# [Supplied passage]
--- START ---
Java moss is my slowest moss I have. Everyone says it grows extremely fast. My lighting is 23watts in a 10 gallon. My flame moss, and christmas moss grow way faster than my java moss.


----------



## Vladdy (May 6, 2008)

My pheonix moss grows REALLY REALLY SLOW, probably slower than any of your mosses  . Most of it mysteriously disappeared, and then it stopped disappearing, but now I only have a really small amount left, and it grows extremely slow; not even one little branch a week.


----------



## Philosophos (May 7, 2009)

Try abusing it perhaps? While I've got no clue what the dominating variable is, or the science behind it, but I find it's grown faster for me in poorer conditions. I've kept it in tanks from high to low tech, it's grown fastest in a neglected high tech setup where the light was blotted out by tall plants and ferts were forgotten, and currently in a little beta setup with indirect light, nasty tap water and no ferts besides food. 

Maybe test out abusing it, then change the variables one by one and observe?

-Philosophos


----------



## efish (Apr 23, 2006)

i found my grew quicker once i added more DIY CO2. but it is still a slow grower.


----------



## houstonhobby (Dec 12, 2008)

sonby101, hate to say it but things might get worse when you go high tech. With high light it tends to be overrun by filamentous algae so you get nothing. At least, that is what happens to me.


----------



## Philosophos (May 7, 2009)

High light shouldn't cause algae unless you're messing up on ferts or CO2. Usually BBA showing up tells me that it's time to clean my diffuser disk, and maybe the filter.

-Philosophos


----------



## paulrw (Apr 14, 2009)

i had the same problem i had it tied around drift wood for about 2 months it looked brown and grew really slow i got frustrated and ripped it off a few peices were rooted to the wood i left them figuring they wood die the grew back quickly now it grows fairly rapidly but i agree with dthb4438 it helps to trim it


----------



## sonby101 (Apr 14, 2009)

Well, it's still growing just as slow as ever, I thought about ripping it all off, and covering it with just Riccia, or Flame moss, and or Christmas moss. But I'm too scared they will die off in low-light setup. I've heard they only do well in medium, to high light tank setup. Oh and I did trim it back a little, it seems like it is trying to grow more upwards then over the peice of driftwood .:angryfire Does anyone reccomend just switching to another moss, because I think it just might be my water? :/ I'm about ready to just rip my driftwood out of my tank, snap it in half and throw it threw the frekin window...


----------



## sonby101 (Apr 14, 2009)

Oh, yeah, and also. I did try abusing it a little in the beggining. But it turned a yucky browm color. So I heard alot about how you can always bring java moss back to life, even if it is at the brink of death....that didn't quite work out as I hoped, it just polluted my tank :-0. Thank goodness I saved some of it!!


----------



## Preeths (Jan 29, 2008)

Adding CO2 and potassium sulphate made mine grow really fast. It grows about 1.5 inches every month.


----------



## o snap its eric (Jan 12, 2004)

mosses does take time to adapt to its condition before growing.
--- END ---
# [Material supplied]
--- START ---
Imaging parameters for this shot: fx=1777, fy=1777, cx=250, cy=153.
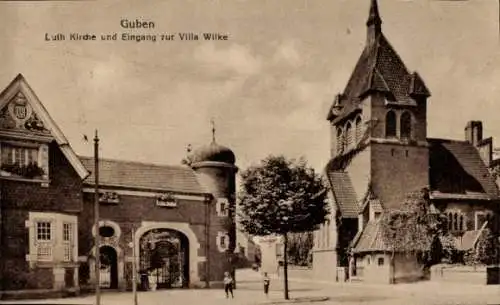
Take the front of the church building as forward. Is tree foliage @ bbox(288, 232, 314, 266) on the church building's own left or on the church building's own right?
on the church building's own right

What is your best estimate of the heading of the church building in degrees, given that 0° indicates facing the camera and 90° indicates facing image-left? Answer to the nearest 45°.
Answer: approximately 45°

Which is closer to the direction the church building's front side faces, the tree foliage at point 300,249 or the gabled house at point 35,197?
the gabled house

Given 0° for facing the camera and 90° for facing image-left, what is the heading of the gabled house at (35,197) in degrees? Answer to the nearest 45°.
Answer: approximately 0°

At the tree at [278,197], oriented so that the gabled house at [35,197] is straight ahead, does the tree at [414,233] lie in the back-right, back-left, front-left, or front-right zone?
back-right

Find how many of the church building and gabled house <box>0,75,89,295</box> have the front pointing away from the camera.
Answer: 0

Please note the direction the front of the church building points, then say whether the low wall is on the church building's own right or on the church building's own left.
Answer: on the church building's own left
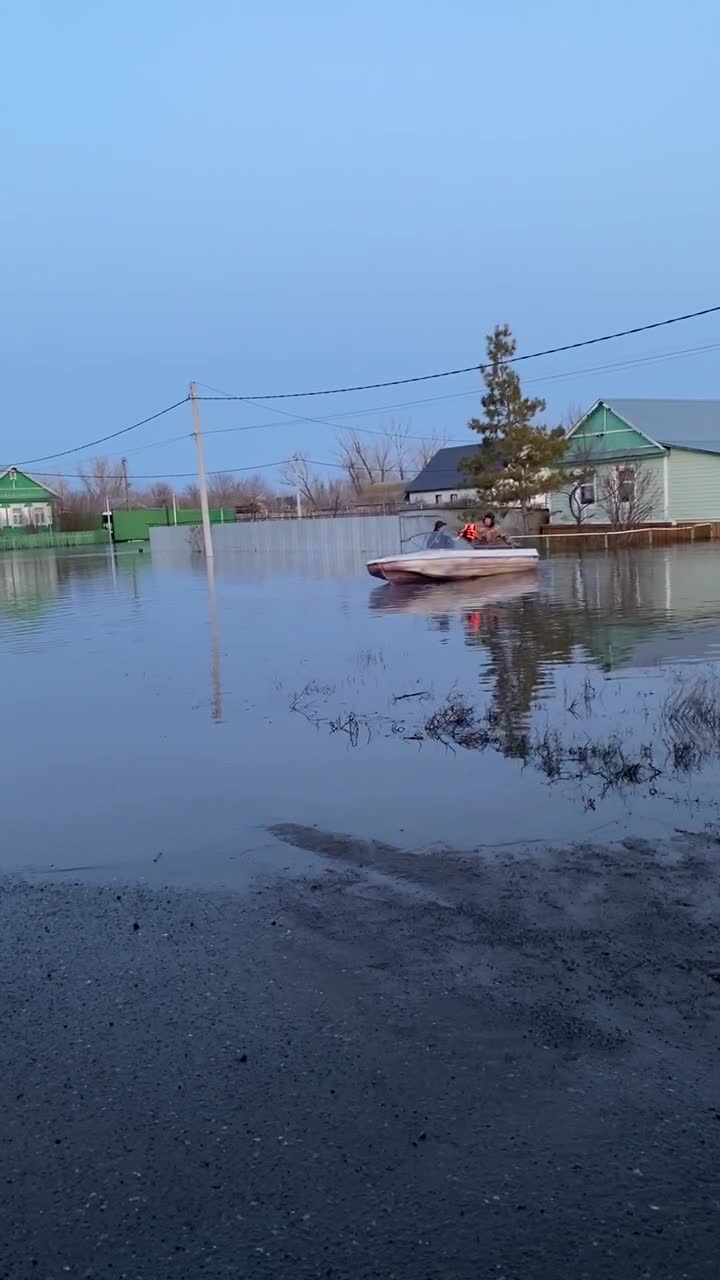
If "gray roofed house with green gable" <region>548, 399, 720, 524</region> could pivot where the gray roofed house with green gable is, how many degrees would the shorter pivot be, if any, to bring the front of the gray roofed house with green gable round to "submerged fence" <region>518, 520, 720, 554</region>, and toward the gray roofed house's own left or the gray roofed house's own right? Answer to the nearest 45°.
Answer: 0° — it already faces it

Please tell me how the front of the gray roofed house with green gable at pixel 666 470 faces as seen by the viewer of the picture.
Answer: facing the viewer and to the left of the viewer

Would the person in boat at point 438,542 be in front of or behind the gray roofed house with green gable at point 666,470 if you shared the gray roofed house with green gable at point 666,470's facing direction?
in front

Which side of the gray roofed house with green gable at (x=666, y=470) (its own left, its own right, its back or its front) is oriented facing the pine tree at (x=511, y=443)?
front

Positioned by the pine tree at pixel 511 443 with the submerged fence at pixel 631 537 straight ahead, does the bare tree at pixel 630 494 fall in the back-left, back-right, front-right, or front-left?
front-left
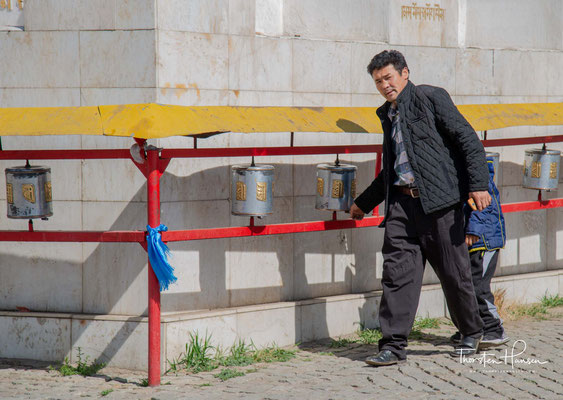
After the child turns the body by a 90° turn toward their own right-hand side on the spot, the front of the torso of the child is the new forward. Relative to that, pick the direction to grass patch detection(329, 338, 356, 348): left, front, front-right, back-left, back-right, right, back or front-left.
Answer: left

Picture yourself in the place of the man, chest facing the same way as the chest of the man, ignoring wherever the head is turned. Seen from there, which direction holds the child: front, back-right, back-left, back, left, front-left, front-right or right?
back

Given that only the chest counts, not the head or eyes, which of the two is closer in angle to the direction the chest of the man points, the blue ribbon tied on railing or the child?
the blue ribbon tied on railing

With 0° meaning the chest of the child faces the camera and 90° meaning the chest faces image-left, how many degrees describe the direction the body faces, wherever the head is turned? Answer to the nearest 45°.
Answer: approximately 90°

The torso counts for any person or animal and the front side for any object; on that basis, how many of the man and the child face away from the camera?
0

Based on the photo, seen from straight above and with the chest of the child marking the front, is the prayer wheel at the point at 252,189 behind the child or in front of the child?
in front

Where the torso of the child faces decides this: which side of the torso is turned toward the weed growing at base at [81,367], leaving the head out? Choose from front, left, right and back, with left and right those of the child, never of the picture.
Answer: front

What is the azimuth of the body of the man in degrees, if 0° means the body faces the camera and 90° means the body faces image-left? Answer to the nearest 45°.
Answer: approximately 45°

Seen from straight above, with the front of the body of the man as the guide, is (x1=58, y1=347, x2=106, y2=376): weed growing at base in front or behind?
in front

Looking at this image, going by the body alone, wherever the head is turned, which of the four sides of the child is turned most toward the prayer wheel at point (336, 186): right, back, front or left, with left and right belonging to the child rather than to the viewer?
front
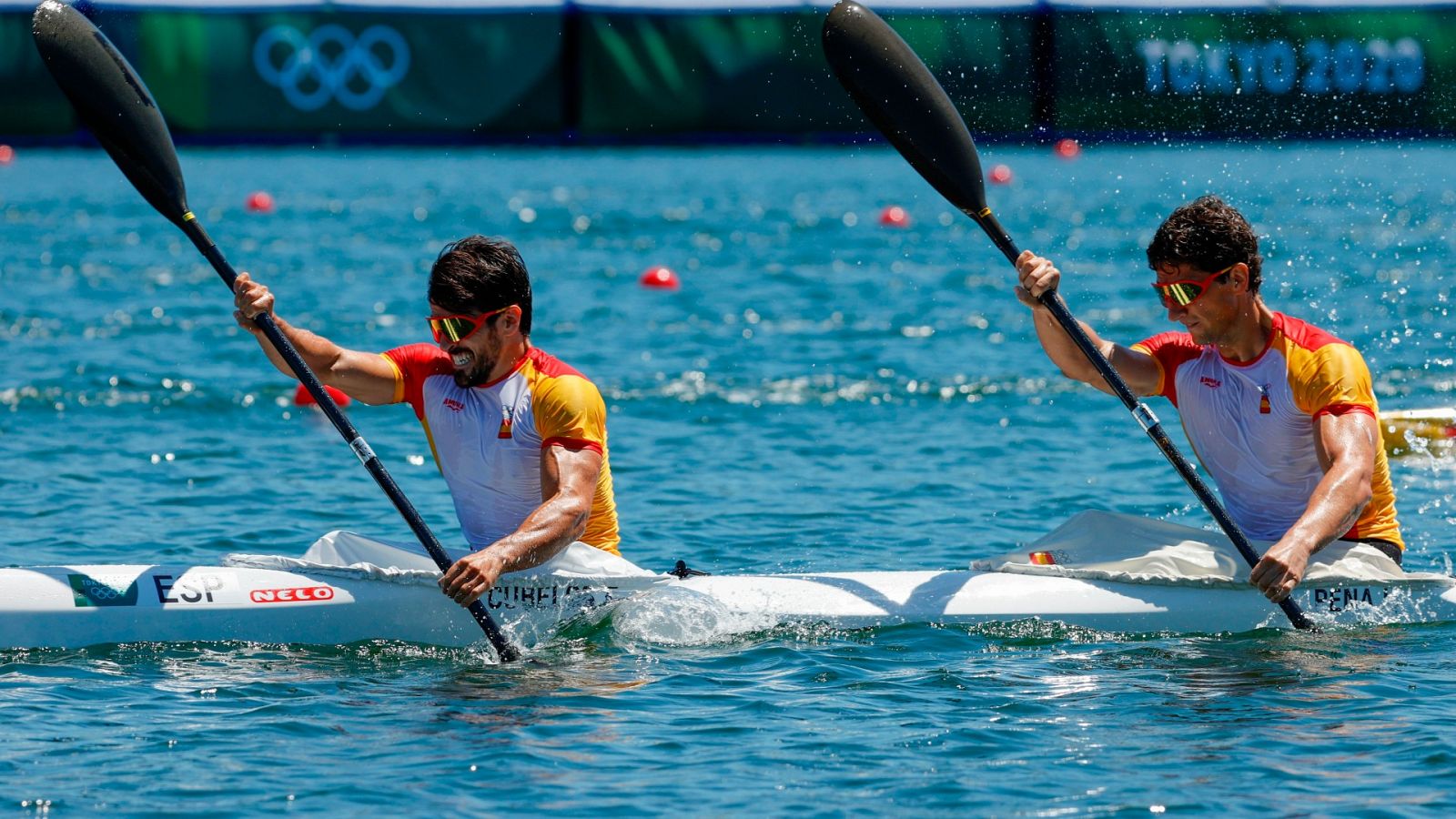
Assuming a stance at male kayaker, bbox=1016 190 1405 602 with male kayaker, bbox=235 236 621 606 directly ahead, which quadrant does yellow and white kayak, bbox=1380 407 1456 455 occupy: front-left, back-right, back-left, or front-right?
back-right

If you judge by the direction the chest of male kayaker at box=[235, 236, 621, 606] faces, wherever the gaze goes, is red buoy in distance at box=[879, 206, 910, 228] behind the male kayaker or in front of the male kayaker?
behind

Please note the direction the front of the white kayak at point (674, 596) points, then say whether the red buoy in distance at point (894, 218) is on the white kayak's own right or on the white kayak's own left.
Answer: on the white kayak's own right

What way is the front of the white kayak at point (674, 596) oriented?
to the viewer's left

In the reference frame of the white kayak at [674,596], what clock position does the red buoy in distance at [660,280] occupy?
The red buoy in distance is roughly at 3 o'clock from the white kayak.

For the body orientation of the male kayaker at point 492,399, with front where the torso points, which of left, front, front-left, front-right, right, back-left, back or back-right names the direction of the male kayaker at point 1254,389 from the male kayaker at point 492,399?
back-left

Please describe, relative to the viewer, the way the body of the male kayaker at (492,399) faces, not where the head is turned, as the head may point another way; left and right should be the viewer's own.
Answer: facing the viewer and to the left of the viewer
--- END ---
# [Exercise set]
(A) Duplicate the passage in the forum thread on slow-growing java moss, beginning at the words "Try abusing it perhaps?" and stopping after the words "ferts besides food.".
(B) Set down the listing exactly as it appears, from its first line through the line that contains "Answer: on the church building's own left", with both ends included. Leave the pictures out.

# [Exercise answers]
(A)
Try abusing it perhaps? While I've got no clue what the dominating variable is, or the science behind it, but I find it's grown faster for me in poorer conditions. I've kept it in tanks from high to low tech, it's grown fastest in a neglected high tech setup where the light was blotted out by tall plants and ferts were forgotten, and currently in a little beta setup with indirect light, nasty tap water and no ferts besides food.

(B)
Imaging parameters for this shot: fx=1777, fy=1777, cx=250, cy=153.
Take the front of the church building as forward. Is tree foliage @ bbox(288, 232, 314, 266) on the church building's own left or on the church building's own right?
on the church building's own right

What is your best estimate of the heading of the church building in degrees, given that 0° indicates facing the camera and 90° indicates facing image-left? Answer to the nearest 45°.
Answer: approximately 45°

Which is closer to the direction the church building's front side faces, the tree foliage at point 300,249 or the gabled house at point 35,197?
the gabled house

Given 0° for facing the camera and 90° for facing image-left, what is the heading of the gabled house at (35,197) in degrees? Answer to the nearest 45°.
Answer: approximately 0°

At the tree at [278,197], oriented so that the gabled house at [35,197] is straight ahead, does the tree at [414,233] lie in the back-right, back-left, front-left, or front-right zone?
back-right

Find how many of the church building and gabled house <box>0,75,89,295</box> have the front pointing away from the camera.
Answer: 0

Please note the direction the front of the church building points, then say whether the low wall is on the church building's own right or on the church building's own left.
Answer: on the church building's own left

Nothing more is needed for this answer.